"Spotlight", la grande leçon de journalisme du Boston Globe
Dans la lignée des "Hommes du Président" ou, plus récemment, de "Zodiac", voici un de ces films de journalistes américains qu'on adore. Des tenaces, des pugnaces qui ne baissent jamais les bras et continuent à assembler les pièces de puzzle jusqu'à la scène finale des rotatives qui inondent la ville de leurs unes dévastatrices…
Nous sommes ici dans une affaire aussi sordide que réelle. Au début des années 2000, le quotidien Boston Globe met à jour plusieurs affaires de pédophilie dont les auteurs sont des prêtres. Le nouveau rédacteur en chef - un type qui "n'a pas fait l'école du rire" selon ses adjoints - décide d'appuyer là où sa fait mal et donne carte blanche à la cellule d'investigation du journal, Spotlight, pour continuer à tirer sur la pelote.
Elle va enquêter durant un an, sans publier une ligne (un luxe extraordinaire que bien peu de journaux peuvent s'offrir), et mettre à jour un gigantesque scandale : des dizaines et des dizaines d'affaires étouffées par la hiérarchie catholique.
Patiemment, les fins limiers du Boston Globe rencontrent des prédateurs, leurs avocats et surtout leurs victimes, toutes issues de milieux très modestes, incapables de se défendre. Ils découvrent les méthodes employées par l'Eglise. "L'évêque est venu à la maison et nous a demandé de ne pas porter plainte, raconte un homme agressé par un prêtre alors qu'il était enfant – Et qu'a fait votre mère ? lui demande la journaliste – Ma mère ? Elle a sorti les biscuits".

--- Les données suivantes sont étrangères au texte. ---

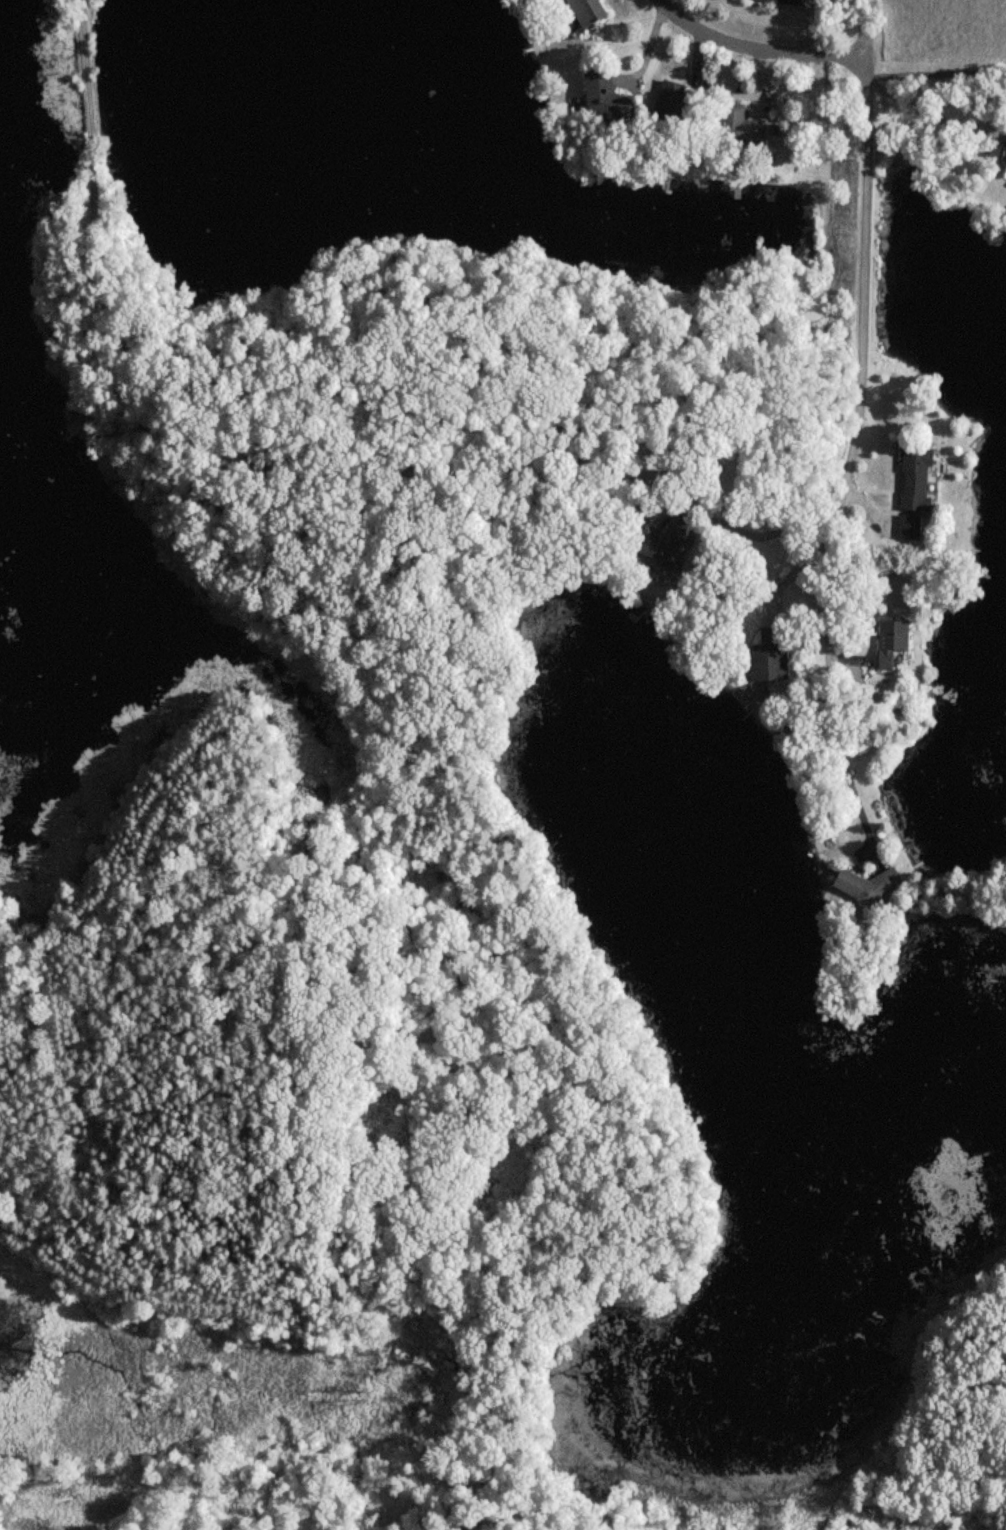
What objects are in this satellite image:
building: (789, 2)
building: (586, 11)
road: (859, 20)
road: (814, 26)
road: (645, 45)
road: (748, 46)
road: (695, 59)
road: (858, 68)
road: (757, 78)
road: (631, 84)
building: (606, 96)
building: (670, 98)
road: (928, 113)
building: (743, 125)
building: (1005, 160)
road: (98, 273)
road: (850, 475)
building: (920, 477)
road: (870, 510)
building: (910, 525)
road: (755, 526)
building: (677, 543)
road: (802, 562)
building: (896, 641)
building: (774, 653)
building: (872, 886)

Car à Boston, comme dans la plupart des villes américaines, on ne touche pas impunément à la religion. De partout, les pressions s'exercent. Discrètes, jamais violentes, mais lourdes de sous-entendus menaçants. Le Boston Globe, et c'est tout à l'honneur de la presse, ne faiblira pas dans son combat et finira par sortir son scoop. Un véritable tremblement de terre qui sera suivi de répliques un peu partout dans le monde.
Servi par d'impeccables acteurs (de Michael Keaton à Mark Ruffalo, en passant par l'excellent John Slattery, le génial Roger Sterling de "Mad Men), Tom Mc Carthy signe un film très sobre, parfois austère, mais particulièrement haletant. Il restitue parfaitement le travail de fourmis des journalistes, les moments de découragement, les pressions de l'establishment et du clergé local. Ses personnages ne sont pas des héros mais de simples citoyens indignés et courageux. Et la presse qu'il décrit n'est pas caricaturale. Déjà atteinte par l'érosion des ventes et la concurrence naissante des nouveaux médias, elle résiste en faisant son métier avec détermination et sens du service public.

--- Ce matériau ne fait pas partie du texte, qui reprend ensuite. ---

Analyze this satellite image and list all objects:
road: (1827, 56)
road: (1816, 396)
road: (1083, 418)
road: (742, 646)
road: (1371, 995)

A Boston, ces hommes et ces femmes-là ont fait sauter un invisible cadenas. Une belle leçon de journalisme. Un film puissant et réussi.
La fiche
Thriller américain de Tom Mc Carthy – Avec Michael Keaton, Mark Ruffalo, Rachel McAdam, Liev Schreiber et John Slattery – Durée : 2h08 – Sortie : 27 janvier 2016
Synopsis : Adapté de faits réels, Spotlight retrace la fascinante enquête du Boston Globe – couronnée par le prix Pulitzer – qui a mis à jour un scandale sans précédent au sein de l’Eglise Catholique. Une équipe de journalistes d’investigation, baptisée Spotlight, a enquêté pendant 12 mois sur des suspicions d’abus sexuels au sein d’une des institutions les plus anciennes et les plus respectées au monde. L’enquête révèlera que L’Eglise Catholique a protégé pendant des décennies les personnalités religieuses, juridiques et politiques les plus en vue de Boston, et déclenchera par la suite une vague de révélations dans le monde entier.